Razonamiento estructurado para QA sobre colecciones masivas de documentos | Superando los límites del contexto largo en LLMs mediante estructuras de datos | Cómo procesar sets de documentos gigantes manteniendo la precisión del razonamiento
Abstract
PROBLEMA: Incluso con el aumento de las ventanas de contexto (como 1M tokens), los LLMs fallan al sintetizar información dispersa a través de miles de documentos diferentes debido a la dilución de la atención.
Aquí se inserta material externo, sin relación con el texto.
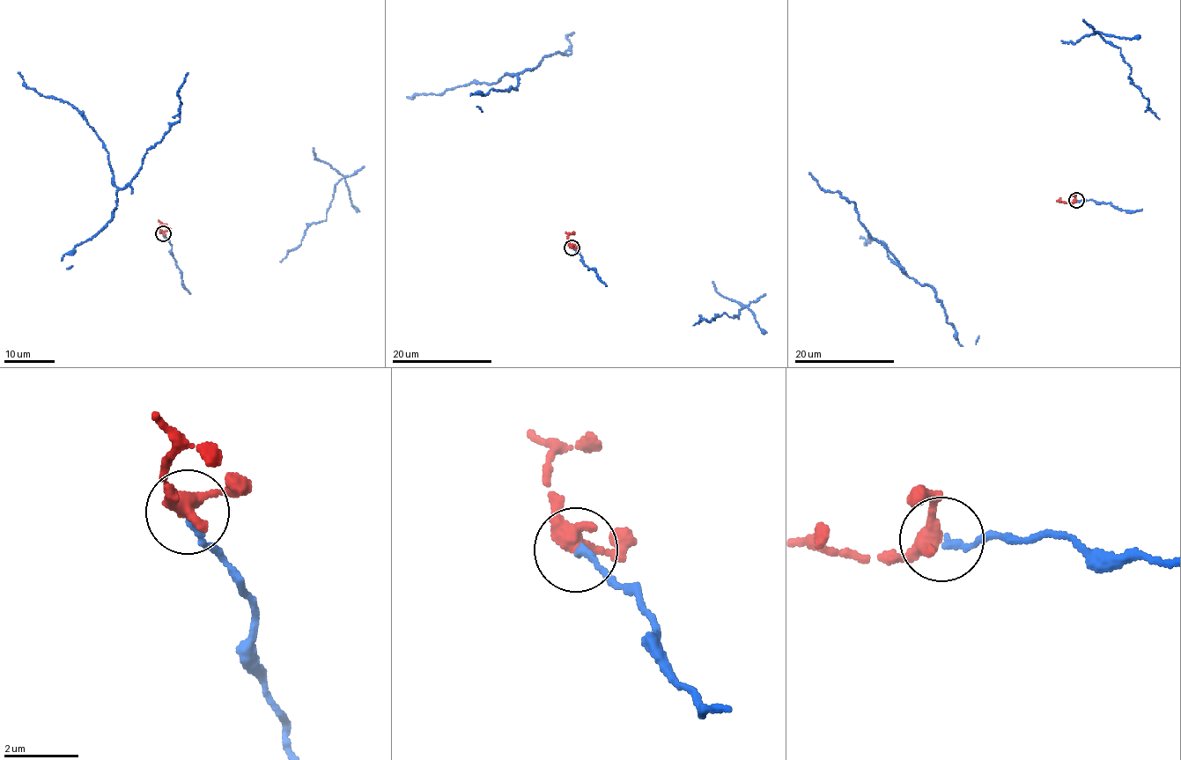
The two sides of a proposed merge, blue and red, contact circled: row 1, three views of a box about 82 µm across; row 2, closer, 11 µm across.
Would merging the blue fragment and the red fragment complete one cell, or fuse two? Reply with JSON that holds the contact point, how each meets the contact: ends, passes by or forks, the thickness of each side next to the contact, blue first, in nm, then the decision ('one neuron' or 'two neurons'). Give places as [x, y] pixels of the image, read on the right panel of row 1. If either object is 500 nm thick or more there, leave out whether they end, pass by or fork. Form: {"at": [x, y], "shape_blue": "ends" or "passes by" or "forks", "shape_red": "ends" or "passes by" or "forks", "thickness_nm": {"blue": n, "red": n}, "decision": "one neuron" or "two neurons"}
{"at": [1076, 200], "shape_blue": "ends", "shape_red": "passes by", "thickness_nm": {"blue": 180, "red": 380}, "decision": "one neuron"}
SOLUCIÓN: El estudio argumenta que el contexto largo no es la solución definitiva y propone un método de 'Razonamiento Estructurado' que descompone las preguntas en grafos de dependencias entre documentos. METODOLOGÍA: Utilizan un enfoque de 'map-reduce' mejorado donde los nodos intermedios mantienen estructuras de datos ricas en lugar de solo texto resumido, aplicado sobre benchmarks de QA de múltiples pasos. RESULTADOS: El método supera a los modelos de contexto de 128k y 1M de tokens en precisión de respuesta y fidelidad a la fuente, reduciendo el ruido informático. RELEVANCIA: Redefine la estrategia para sistemas de búsqueda y respuesta documental en dominios legales, científicos o médicos donde la exhaustividad es vital.